Records in a dataset
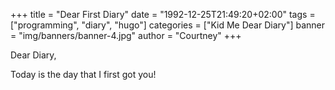 +++
title = "Dear First Diary"
date = "1992-12-25T21:49:20+02:00"
tags = ["programming", "diary", "hugo"]
categories = ["Kid Me Dear Diary"]
banner = "img/banners/banner-4.jpg"
author = "Courtney"
+++

Dear Diary,

Today is the day that I first got you!

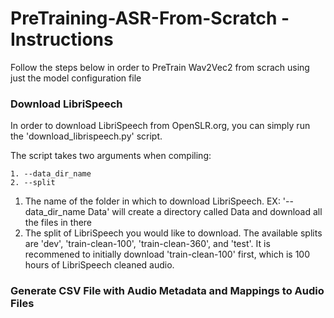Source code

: # PreTraining-ASR-From-Scratch - Instructions

Follow the steps below in order to PreTrain Wav2Vec2 from scrach using just the model configuration file


### Download LibriSpeech

In order to download LibriSpeech from OpenSLR.org, you can simply run the 'download_librispeech.py' script. 

The script takes two arguments when compiling:

    1. --data_dir_name
    2. --split
    
1. The name of the folder in which to download LibriSpeech. EX: '--data_dir_name Data' will create a directory called Data and download all the files in there
2. The split of LibriSpeech you would like to download. The available splits are 'dev', 'train-clean-100', 'train-clean-360', and 'test'. It is recommened to initially download 'train-clean-100' first, which is 100 hours of LibriSpeech cleaned audio. 


### Generate CSV File with Audio Metadata and Mappings to Audio Files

■ What you will do ■
Render the data as a JSON list of strings, one string per line, with blank lines skipped and the pictures left out.

■ Task solution ■
[
  " +++",
  "title = \"Dear First Diary\"",
  "date = \"1992-12-25T21:49:20+02:00\"",
  "tags = [\"programming\", \"diary\", \"hugo\"]",
  "categories = [\"Kid Me Dear Diary\"]",
  "banner = \"img/banners/banner-4.jpg\"",
  "author = \"Courtney\"",
  "+++",
  "Dear Diary,",
  "Today is the day that I first got you!",
  "Source code",
  ": # PreTraining-ASR-From-Scratch - Instructions",
  "Follow the steps below in order to PreTrain Wav2Vec2 from scrach using just the model configuration file",
  "### Download LibriSpeech",
  "In order to download LibriSpeech from OpenSLR.org, you can simply run the 'download_librispeech.py' script. ",
  "The script takes two arguments when compiling:",
  "    1. --data_dir_name",
  "    2. --split",
  "1. The name of the folder in which to download LibriSpeech. EX: '--data_dir_name Data' will create a directory called Data and download all the files in there",
  "2. The split of LibriSpeech you would like to download. The available splits are 'dev', 'train-clean-100', 'train-clean-360', and 'test'. It is recommened to initially download 'train-clean-100' first, which is 100 hours of LibriSpeech cleaned audio. ",
  "### Generate CSV File with Audio Metadata and Mappings to Audio Files"
]